A joint-venture prevê a produção de três novos modelos na fábrica que a construtora norte-americana detém em Valência, actualmente a enfrentar dificuldades.
O projecto prevê que a nova empresa seja detida em 66% pela Ford e em 34% pela Geely, e que os automóveis a produzir em Espanha tenham como destino o mercado europeu, explica o comunicado conjunto divulgado pela agência Lusa.
É ainda avançado que a unidade fabril de Valência continuará a produzir "sem interrupção" o híbrido Ford Kuga, pondo fim aos rumores para o seu desaparecimento da gama, a que se juntará em 2028 o novo Ford Bronco.
Já fruto da parceria estão dois SUV eléctricos da Geely e "um novo crossover familiar multi-energias concebido pela Ford, e desenvolvido em conjunto" com a marca asiática.

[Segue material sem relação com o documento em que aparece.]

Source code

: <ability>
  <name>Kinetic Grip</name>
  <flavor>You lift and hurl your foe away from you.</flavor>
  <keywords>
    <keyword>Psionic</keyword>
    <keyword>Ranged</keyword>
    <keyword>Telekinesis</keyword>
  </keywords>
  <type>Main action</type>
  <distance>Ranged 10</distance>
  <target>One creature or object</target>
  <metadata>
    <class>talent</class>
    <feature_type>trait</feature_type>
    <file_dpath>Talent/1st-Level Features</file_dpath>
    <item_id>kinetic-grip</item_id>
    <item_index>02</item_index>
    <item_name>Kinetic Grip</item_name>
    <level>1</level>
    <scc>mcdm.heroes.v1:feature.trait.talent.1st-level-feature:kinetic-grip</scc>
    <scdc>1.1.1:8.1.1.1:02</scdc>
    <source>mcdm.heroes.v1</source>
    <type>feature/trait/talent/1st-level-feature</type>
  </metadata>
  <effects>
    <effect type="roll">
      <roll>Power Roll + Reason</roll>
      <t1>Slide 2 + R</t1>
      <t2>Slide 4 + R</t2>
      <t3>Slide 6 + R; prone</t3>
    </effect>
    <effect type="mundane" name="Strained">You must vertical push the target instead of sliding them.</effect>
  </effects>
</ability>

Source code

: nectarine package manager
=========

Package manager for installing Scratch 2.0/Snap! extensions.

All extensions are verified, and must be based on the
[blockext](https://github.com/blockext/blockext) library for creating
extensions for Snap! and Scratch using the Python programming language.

"O nosso objectivo não é outro senão utilizar em pleno esta fábrica até à sua capacidade máxima", sublinhou Jim Baumbick, presidente da Ford Europe na conferência de imprensa que aconteceu nas instalações da fábrica de Valência.
O acordo permitirá também a ambos os conglomerados reduzir o custo de cada automóvel produzido na fábrica espanhola, onde em 2025 foram montados menos de 100 mil veículos.
Para contrariar aquele mínimo histórico, de acordo com o sindicato UGT Ford, o objectivo a longo prazo dos dois grupos passa por uma capacidade anual de produção em redor dos 500.000 veículos.
Construtores europeus em dificuldades
O acordo segue-se ao anúncio feito em Maio pela Stellantis de que tenciona alienar parcialmente a fábrica de montagem que tem em Madrid à empresa chinesa Leapmotor, para a produção dum novo modelo daquele fabricante chinês já este ano.
Recorde-se que as fábricas de automóveis europeias estão actualmente a operar apenas a 50% da sua capacidade produtiva.
Em paralelo, face às taxas aduaneiras na Europa e à vontade da Comissão Europeia em orientar a procura para produtos fabricados no Velho Continente, a par dos objetivos de descarbonização, os construtores estrangeiros estão a adoptar estratégias para conseguir produzir localmente.
Victor Young, vice-presidente da Geely, garantiu em Valência que empresa não irá "importar mão de obra da China", contando antes com a experiência dos colaboradores da fábrica valenciana, e tirar o máximo partido das capacidades locais.
Actualmente trabalham 4.142 pessoas naquela unidade fabril, que passarão a integrar o quadro da nova empresa conjunta da Ford e da Geely quando for formalizada em 2027.
Jim Baumbick confirma essa aposta, com o executivo da Ford Europe a dizer que "serão precisos mais trabalhadores, sem dúvida", quando a fábrica estiver a produzir em máxima capacidade.